* Data for this task:
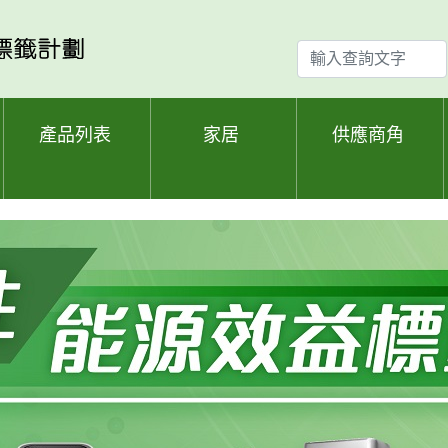
輸
入
查
詢
產品列表
家居
供應商角
文
字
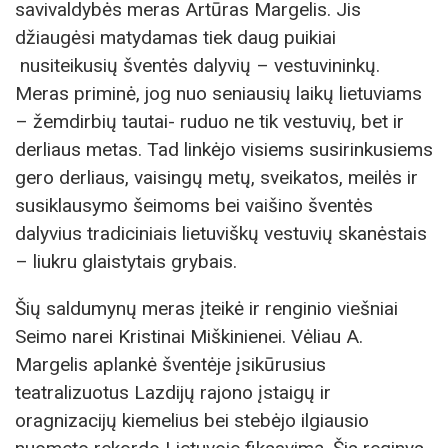
savivaldybės meras Artūras Margelis. Jis
džiaugėsi matydamas tiek daug puikiai
nusiteikusių šventės dalyvių – vestuvininkų.
Meras priminė, jog nuo seniausių laikų lietuviams
– žemdirbių tautai- ruduo ne tik vestuvių, bet ir
derliaus metas. Tad linkėjo visiems susirinkusiems
gero derliaus, vaisingų metų, sveikatos, meilės ir
susiklausymo šeimoms bei vaišino šventės
dalyvius tradiciniais lietuviškų vestuvių skanėstais
– liukru glaistytais grybais.
Šių saldumynų meras įteikė ir renginio viešniai
Seimo narei Kristinai Miškinienei. Vėliau A.
Margelis aplankė šventėje įsikūrusius
teatralizuotus Lazdijų rajono įstaigų ir
oragnizacijų kiemelius bei stebėjo ilgiausio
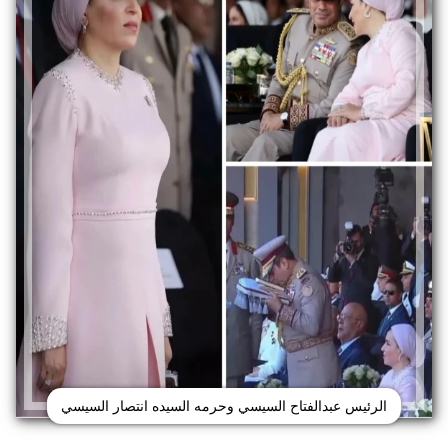
الرئيس عبدالفتاح السيسي وحرمه السيده انتصار السيسي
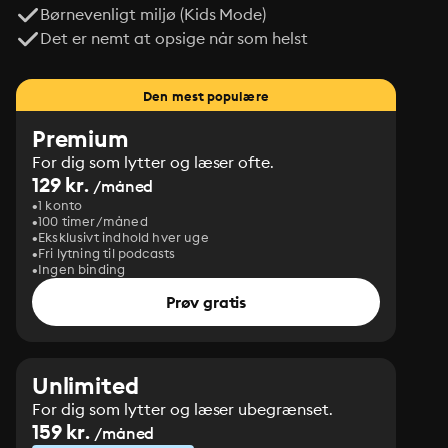
Romance:

Børnevenligt miljø (Kids Mode)
-- Band 1: Ein Kleid aus Seide und Sternen

Det er nemt at opsige når som helst
-- Band 2: Bestickt mit den Tränen des Mondes 

Die Reihe ist abgeschlossen.//
Den mest populære
Premium
For dig som lytter og læser ofte.
129 kr.
/måned
1 konto
100 timer/måned
Eksklusivt indhold hver uge
Fri lytning til podcasts
Ingen binding
Prøv gratis
Unlimited
For dig som lytter og læser ubegrænset.
159 kr.
/måned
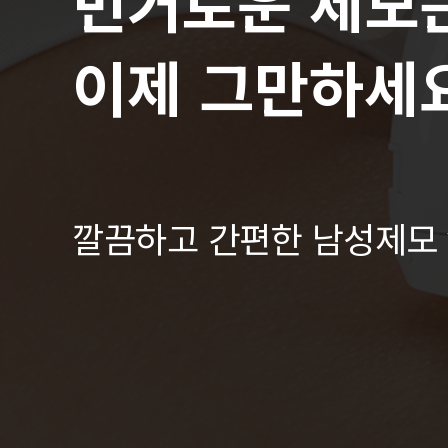
번거로운 제모
이제 그만하세요
깔끔하고 간편한 남성제모 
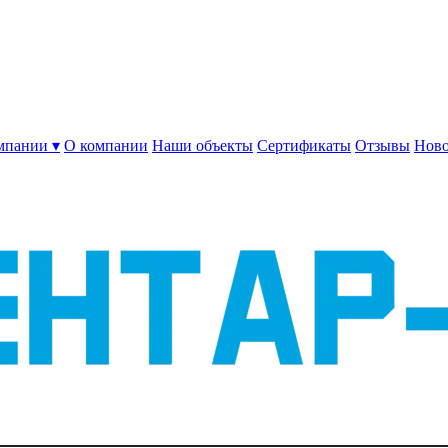
мпании ▾
О компании
Наши объекты
Сертификаты
Отзывы
Ново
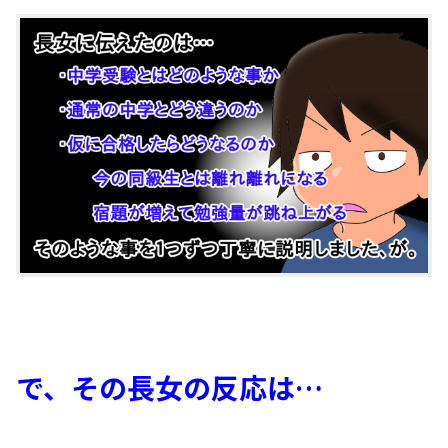
で、その長女の反応は…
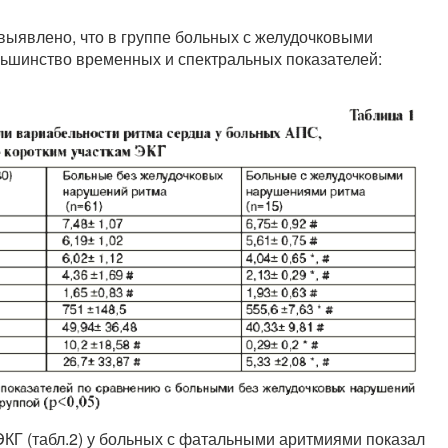
выявлено, что в группе больных с желудочковыми
ьшинство временных и спектральных показателей:
КГ (табл.2) у больных с фатальными аритмиями показал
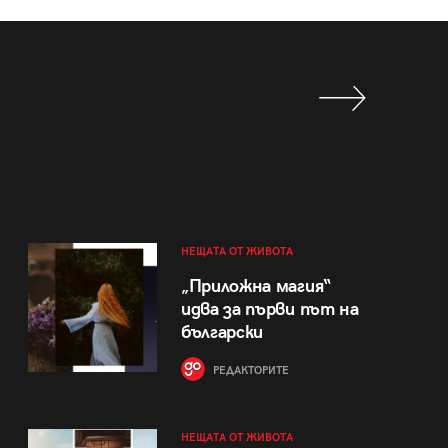
НЕЩАТА ОТ ЖИВОТА
„Приложна магия“
идва за първи път на
български
РЕДАКТОРИТЕ
НЕЩАТА ОТ ЖИВОТА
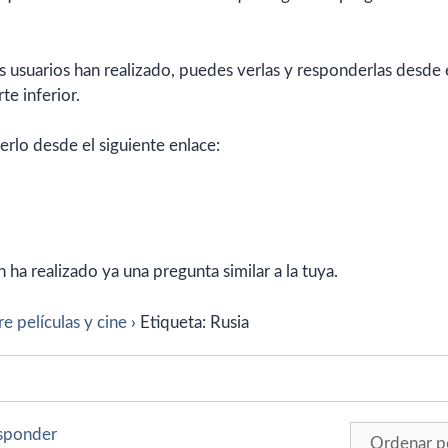
 usuarios han realizado, puedes verlas y responderlas desde 
te inferior.
erlo desde el siguiente enlace:
ha realizado ya una pregunta similar a la tuya.
e películas y cine
›
Etiqueta: Rusia
esponder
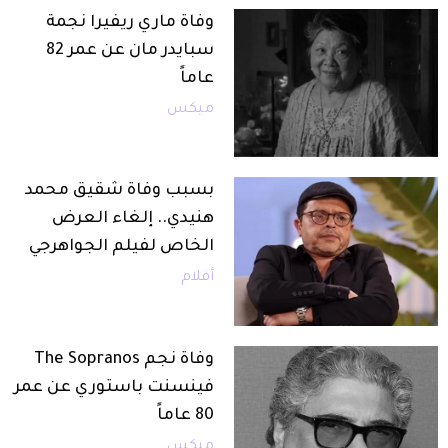
وفاة ماري ريفيرا نجمة
سبايدر مان عن عمر 82
عاماً
ميكس
بسبب وفاة شقيق محمد
هنيدي.. إلغاء العرض
الخاص لفيلم الجواهرجي
أفلام
وفاة نجم The Sopranos
فينسنت باستوري عن عمر
80 عاماً
ميكس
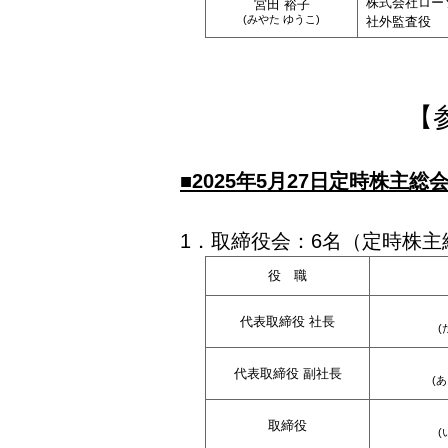
株式会社ロー
宮田 裕子
(みやた ゆうこ)
社外監査役
【
■2025年5月27日定時株主
1．取締役会：6名（定時株主
役 職
代表取締役 社長
(
代表取締役 副社長
(
取締役
(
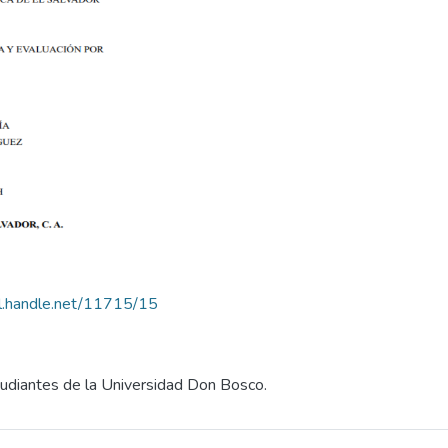
dl.handle.net/11715/15
tudiantes de la Universidad Don Bosco.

* Problem:
Copy every line of text in the listing above word for word and in the same order, leaving out the pictures.

* Response to this task:
輸
入
查
詢
產品列表
家居
供應商角
文
字
savivaldybės meras Artūras Margelis. Jis
džiaugėsi matydamas tiek daug puikiai
nusiteikusių šventės dalyvių – vestuvininkų.
Meras priminė, jog nuo seniausių laikų lietuviams
– žemdirbių tautai- ruduo ne tik vestuvių, bet ir
derliaus metas. Tad linkėjo visiems susirinkusiems
gero derliaus, vaisingų metų, sveikatos, meilės ir
susiklausymo šeimoms bei vaišino šventės
dalyvius tradiciniais lietuviškų vestuvių skanėstais
– liukru glaistytais grybais.
Šių saldumynų meras įteikė ir renginio viešniai
Seimo narei Kristinai Miškinienei. Vėliau A.
Margelis aplankė šventėje įsikūrusius
teatralizuotus Lazdijų rajono įstaigų ir
oragnizacijų kiemelius bei stebėjo ilgiausio
الرئيس عبدالفتاح السيسي وحرمه السيده انتصار السيسي
Romance:

Børnevenligt miljø (Kids Mode)
-- Band 1: Ein Kleid aus Seide und Sternen

Det er nemt at opsige når som helst
-- Band 2: Bestickt mit den Tränen des Mondes 

Die Reihe ist abgeschlossen.//
Den mest populære
Premium
For dig som lytter og læser ofte.
129 kr.
/måned
1 konto
100 timer/måned
Eksklusivt indhold hver uge
Fri lytning til podcasts
Ingen binding
Prøv gratis
Unlimited
For dig som lytter og læser ubegrænset.
159 kr.
/måned
번거로운 제모
이제 그만하세요
깔끔하고 간편한 남성제모 
мпании ▾
О компании
Наши объекты
Сертификаты
Отзывы
Ново
で、その長女の反応は…
выявлено, что в группе больных с желудочковыми
ьшинство временных и спектральных показателей:
КГ (табл.2) у больных с фатальными аритмиями показал
НЕЩАТА ОТ ЖИВОТА
„Приложна магия“
идва за първи път на
български
РЕДАКТОРИТЕ
НЕЩАТА ОТ ЖИВОТА
 usuarios han realizado, puedes verlas y responderlas desde 
te inferior.
erlo desde el siguiente enlace:
ha realizado ya una pregunta similar a la tuya.
e películas y cine
›
Etiqueta: Rusia
esponder
وفاة ماري ريفيرا نجمة
سبايدر مان عن عمر 82
عاماً
ميكس
بسبب وفاة شقيق محمد
هنيدي.. إلغاء العرض
الخاص لفيلم الجواهرجي
أفلام
وفاة نجم The Sopranos
فينسنت باستوري عن عمر
80 عاماً
ميكس
株式会社ロー
宮田 裕子
(みやた ゆうこ)
社外監査役
【
■2025年5月27日定時株主
1．取締役会：6名（定時株主
役 職
代表取締役 社長
(
代表取締役 副社長
(
取締役
(
dl.handle.net/11715/15
tudiantes de la Universidad Don Bosco.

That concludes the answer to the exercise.